La forza del progetto sta anche nella sua natura corale: gli ospiti che passano da “BISTRO!” (22simba, Il Ghost, Jake La Furia, Joshua, Kuremino, Massimo Pericolo, Mezzosangue, Mondo Marcio, Nitro, Pessimo 17, PRACI, Silent Bob, Speranza e Vegas Jones nella versione digitale, più Ernia, Dani Faiv, Réve, Sayf, Johnny Marsiglia, Ensi e Marte nelle copie fisiche) sono avventori e complici, sono i clienti che conoscono il posto, si siedono al bancone e si raccontano.
Ognuno porta con sé un lessico, un’immaginazione, un vissuto, e tutti si intrecciano senza sovrastarsi. Il risultato è una polifonia che non celebra l’individualità ma la convivenza, l’atto collettivo della creazione. Ognuno di loro aggiunge una nota di gusto diversa al progetto, ma l’impronta del producer rimane sempre inconfondibile.
In questo spazio, la penne che in assoluto mi ha colpito di più è quella di Silent Bob.
“Per quella madre con tre bimbi da sola
Sick Budd – Finchè morirò feat Silent Bob (“BISTRO'”2025)
Non li vuole per strada, lavora e li porta a scuola
Non è mai stata ragazza, presto è diventata donna
La spesa spesso non basta, anche oggi salta la cena”
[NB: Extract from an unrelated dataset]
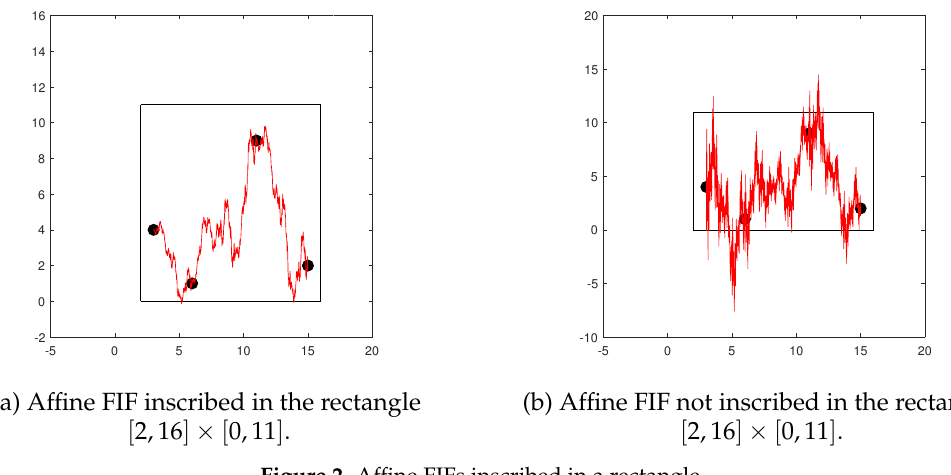
Figure 2. Affine FIFs inscribed in a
Silent Bob, che, come lo ha definito Sick Budd stesso al pre ascolto del disco, è il suo “socio in affari”, apre e chiude il progetto, rispettivamente con le tracce “Finché morirò” e “Player”, con Joshua.
In entrambe le tracce, l’artista si è staccato dalla sua immagine più conosciuta, cioè quella che emerge da canzoni come “Zitta” (2020) e “Autostrada del Sole” (2020), del rapper cattivo e costantemente arrabbiato.
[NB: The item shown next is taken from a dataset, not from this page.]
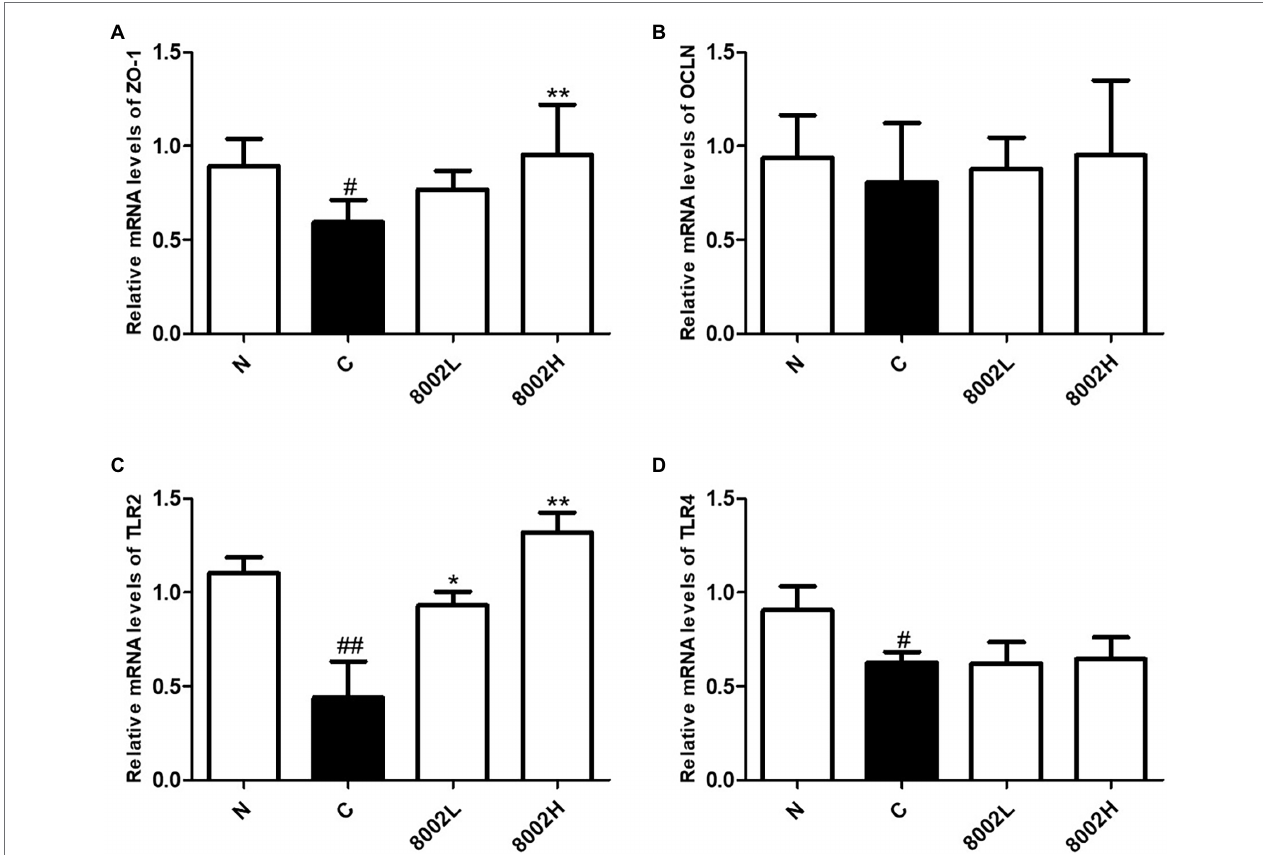
FIGURE 8 | The mRNA levels of (A) ZO-1, (B) occludin, (C) TLR2, and (D) TLR4 in small intestine. Data are represented as mean ± SEM. * p < 0.05 and ** p < 0.01 compared with kanamycin-treated control groups. # p < 0.01 and ## p < 0.01 compared with normal groups. N, normal group ( n = 8); C, kanamycin administration group ( n = 8); 8002L, kanamycin with 1.0 × 10 8 CFU/kg/day HY8002 administration group ( n = 8); 8002H, kanamycin with 1.0 × 10 9 CFU/kg/day HY8002 administration group ( n =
In particolare, in “Finché morirò” il focus di Silent Bob si sposta sulla forza che individui comuni, come una madre di famiglia, uno studente, una prostituta o un normale lavoratore, hanno tutti i giorni per andare avanti, per non mollare, per cercare di costruirsi un futuro.
“Per ogni ragazzo in terapia
Sick Budd – Finchè morirò feat Silent Bob (“BISTRO'”2025)
Che si sente il solo a stare cosi male al mondo
È invisibile agli occhi degli altri la sua malattia
E lui conduce la sua lotta in solitudine ogni giorno”
In un panorama rap che troppo spesso ripete la stessa ricetta, “BISTRO!” si colloca altrove: è un atto d’amore per la cucina lenta, per la ricerca degli ingredienti rari, per la sperimentazione che non dimentica le radici. È un invito a sedersi e ad ascoltare, con calma.
Alla fine della cena, quando le luci del bistrot si abbassano e restano solo i piatti vuoti e le macchie di vino sulla tovaglia bianca, la sensazione è chiara: non sei semplicemente sazio, sei anche un po’ cambiato.
In definitiva, “BISTRO!” è un’opera che rifiuta le logiche del consumo rapido e della produzione seriale. È rap che si comporta come arte, non come merce: non cerca la classifica, ma l’impatto; non rincorre l’effimero, ma costruisce memoria.
Sick Budd dimostra ancora una volta che il rap, se trattato con dedizione e curato senza correre dietro alle esigenze delle etichette, può essere non solo musica di intrattenimento o un prodotto industriale, ma un dispositivo culturale capace di leggere e riscrivere il nostro presente.